When you hale from the verdant and tropical province of Kwa Zulu Natal in South Africa, you are no stranger to snakes.  In my childhood, snakes were ever present, lingering on the outskirts of gardens, often seen slithering across a road or causing playgrounds to be evacuated to the safety of classrooms.

I have seen my Yorkshire-born, non-athletic mother scale a stable-style half door when a rather battered snake fell onto her feet from her washing machine. I have seen a python basking in the sun with a swollen belly from a recently ingested animal. I have seen a black mamba crossing a country road at lightening speed, its head raised like a whip. I have even assisted, by pushing, what is believed to be a cobra that was stuck between 2 slats in a garden wall. I have seen many of these scaly reptiles, usually dead, as they were mostly lethal and were often slaughtered by gardeners and farmers, who had an abundance in the sugarcane fields.

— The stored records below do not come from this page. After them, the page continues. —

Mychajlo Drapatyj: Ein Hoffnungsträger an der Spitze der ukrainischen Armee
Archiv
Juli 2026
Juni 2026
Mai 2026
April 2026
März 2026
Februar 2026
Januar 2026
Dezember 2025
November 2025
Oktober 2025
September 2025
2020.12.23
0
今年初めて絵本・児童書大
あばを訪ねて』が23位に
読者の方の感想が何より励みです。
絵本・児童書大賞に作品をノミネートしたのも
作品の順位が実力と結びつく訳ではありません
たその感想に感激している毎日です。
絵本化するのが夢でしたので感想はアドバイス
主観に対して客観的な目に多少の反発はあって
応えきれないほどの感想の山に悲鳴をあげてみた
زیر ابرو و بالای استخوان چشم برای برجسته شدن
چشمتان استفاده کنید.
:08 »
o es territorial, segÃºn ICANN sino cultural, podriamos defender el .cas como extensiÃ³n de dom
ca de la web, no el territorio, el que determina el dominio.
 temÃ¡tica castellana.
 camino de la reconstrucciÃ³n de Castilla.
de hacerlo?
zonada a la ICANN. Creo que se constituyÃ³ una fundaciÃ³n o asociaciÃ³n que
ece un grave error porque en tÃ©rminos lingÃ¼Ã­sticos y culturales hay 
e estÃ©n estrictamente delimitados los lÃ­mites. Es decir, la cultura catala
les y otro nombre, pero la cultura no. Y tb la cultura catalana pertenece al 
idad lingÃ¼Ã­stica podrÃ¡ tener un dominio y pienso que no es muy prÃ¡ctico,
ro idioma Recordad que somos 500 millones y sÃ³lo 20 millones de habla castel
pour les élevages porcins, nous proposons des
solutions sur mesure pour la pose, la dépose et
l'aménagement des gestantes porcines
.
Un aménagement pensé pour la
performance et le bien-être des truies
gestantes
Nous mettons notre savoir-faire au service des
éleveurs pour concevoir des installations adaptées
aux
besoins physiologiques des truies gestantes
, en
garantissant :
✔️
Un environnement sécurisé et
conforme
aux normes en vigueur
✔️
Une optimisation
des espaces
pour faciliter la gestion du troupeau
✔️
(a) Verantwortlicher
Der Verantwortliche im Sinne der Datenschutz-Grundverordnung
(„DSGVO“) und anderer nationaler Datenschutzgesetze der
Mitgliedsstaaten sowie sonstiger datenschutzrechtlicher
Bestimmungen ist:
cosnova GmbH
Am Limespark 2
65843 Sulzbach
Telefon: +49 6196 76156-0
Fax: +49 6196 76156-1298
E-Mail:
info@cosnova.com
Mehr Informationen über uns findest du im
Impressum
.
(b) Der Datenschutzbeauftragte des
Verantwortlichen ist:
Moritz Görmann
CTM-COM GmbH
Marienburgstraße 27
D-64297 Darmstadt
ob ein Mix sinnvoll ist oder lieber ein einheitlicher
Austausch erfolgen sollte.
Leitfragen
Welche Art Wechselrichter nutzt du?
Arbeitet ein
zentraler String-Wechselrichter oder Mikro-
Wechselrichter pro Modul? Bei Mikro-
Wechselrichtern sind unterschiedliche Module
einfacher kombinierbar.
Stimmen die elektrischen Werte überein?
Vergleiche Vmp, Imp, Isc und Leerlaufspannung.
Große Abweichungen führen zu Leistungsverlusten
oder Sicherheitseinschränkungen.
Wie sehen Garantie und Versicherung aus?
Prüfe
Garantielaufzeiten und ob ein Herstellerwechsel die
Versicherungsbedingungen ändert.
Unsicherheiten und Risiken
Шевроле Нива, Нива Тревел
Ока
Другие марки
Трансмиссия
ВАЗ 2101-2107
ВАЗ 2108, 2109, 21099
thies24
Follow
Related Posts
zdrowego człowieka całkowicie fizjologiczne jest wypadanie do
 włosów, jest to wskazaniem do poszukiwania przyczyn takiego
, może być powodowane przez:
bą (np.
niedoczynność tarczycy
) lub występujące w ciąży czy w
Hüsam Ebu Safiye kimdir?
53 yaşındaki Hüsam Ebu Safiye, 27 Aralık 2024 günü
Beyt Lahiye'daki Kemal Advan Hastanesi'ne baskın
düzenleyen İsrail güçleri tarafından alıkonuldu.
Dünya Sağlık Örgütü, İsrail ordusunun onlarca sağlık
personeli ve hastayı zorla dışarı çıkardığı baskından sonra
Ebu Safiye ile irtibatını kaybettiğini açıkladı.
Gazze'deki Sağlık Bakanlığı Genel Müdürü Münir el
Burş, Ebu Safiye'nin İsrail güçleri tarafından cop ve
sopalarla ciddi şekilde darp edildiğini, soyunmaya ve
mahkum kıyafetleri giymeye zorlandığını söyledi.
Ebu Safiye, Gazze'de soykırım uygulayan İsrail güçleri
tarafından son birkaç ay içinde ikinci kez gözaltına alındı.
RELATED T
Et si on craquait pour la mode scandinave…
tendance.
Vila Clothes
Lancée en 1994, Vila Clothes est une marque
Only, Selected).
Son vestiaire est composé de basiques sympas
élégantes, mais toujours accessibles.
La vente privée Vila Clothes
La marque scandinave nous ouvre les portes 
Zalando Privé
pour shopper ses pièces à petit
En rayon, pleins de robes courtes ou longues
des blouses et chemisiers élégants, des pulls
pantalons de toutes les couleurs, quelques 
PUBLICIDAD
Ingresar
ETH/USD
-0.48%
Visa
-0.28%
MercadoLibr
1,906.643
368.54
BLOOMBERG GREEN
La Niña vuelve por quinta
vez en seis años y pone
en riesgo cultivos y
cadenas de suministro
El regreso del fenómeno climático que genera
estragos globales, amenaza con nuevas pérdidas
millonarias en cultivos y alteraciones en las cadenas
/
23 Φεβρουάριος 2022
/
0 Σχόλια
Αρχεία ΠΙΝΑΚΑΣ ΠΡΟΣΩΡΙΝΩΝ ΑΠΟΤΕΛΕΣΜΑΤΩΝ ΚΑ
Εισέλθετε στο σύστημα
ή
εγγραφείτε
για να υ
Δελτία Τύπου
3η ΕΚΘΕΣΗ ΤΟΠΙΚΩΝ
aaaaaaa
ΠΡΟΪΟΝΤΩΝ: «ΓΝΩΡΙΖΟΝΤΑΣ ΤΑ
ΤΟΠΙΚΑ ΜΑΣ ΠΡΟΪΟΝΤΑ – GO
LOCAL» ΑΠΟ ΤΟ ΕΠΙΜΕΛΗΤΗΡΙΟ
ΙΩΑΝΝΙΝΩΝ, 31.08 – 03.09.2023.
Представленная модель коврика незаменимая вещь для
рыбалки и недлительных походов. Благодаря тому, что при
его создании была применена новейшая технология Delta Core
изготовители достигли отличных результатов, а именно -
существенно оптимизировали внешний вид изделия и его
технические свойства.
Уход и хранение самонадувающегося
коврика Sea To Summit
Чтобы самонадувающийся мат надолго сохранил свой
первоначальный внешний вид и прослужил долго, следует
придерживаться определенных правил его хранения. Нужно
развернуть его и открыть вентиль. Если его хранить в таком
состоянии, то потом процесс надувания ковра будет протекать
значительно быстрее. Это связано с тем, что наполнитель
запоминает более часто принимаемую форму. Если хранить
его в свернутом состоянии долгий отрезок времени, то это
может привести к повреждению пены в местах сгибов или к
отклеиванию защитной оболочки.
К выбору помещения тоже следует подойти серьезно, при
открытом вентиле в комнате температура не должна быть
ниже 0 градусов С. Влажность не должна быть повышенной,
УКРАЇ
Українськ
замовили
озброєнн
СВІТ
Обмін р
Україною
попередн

However, I have never seen so many snakes as I have encountered on Vancouver Island.  We have an abundance of these reptiles in the forest adjacent to our home, or there is a very unfortunate snake, believed to be a common garter snake, which gets caught repeatedly by my cat, Louis. I believe it is the same snake, because each time it is brought home as a gift and dropped on my kitchen floor, it has another nick on its tail or another scar on its back. It is severely traumatised, catatonic (excuse the pun) and paralysed with fear, until I scoop it up in a dustpan and throw it back over the fence into the forest … until the next day. Poor thing to be the object of my cat’s affection … to be played with ruthlessly. Louis, however, believes he is the king of the jungle and I don’t think he knows it’s the same, slightly injured snake with PTCD (Post Traumatic Cat Disorder) that he keeps on conquering.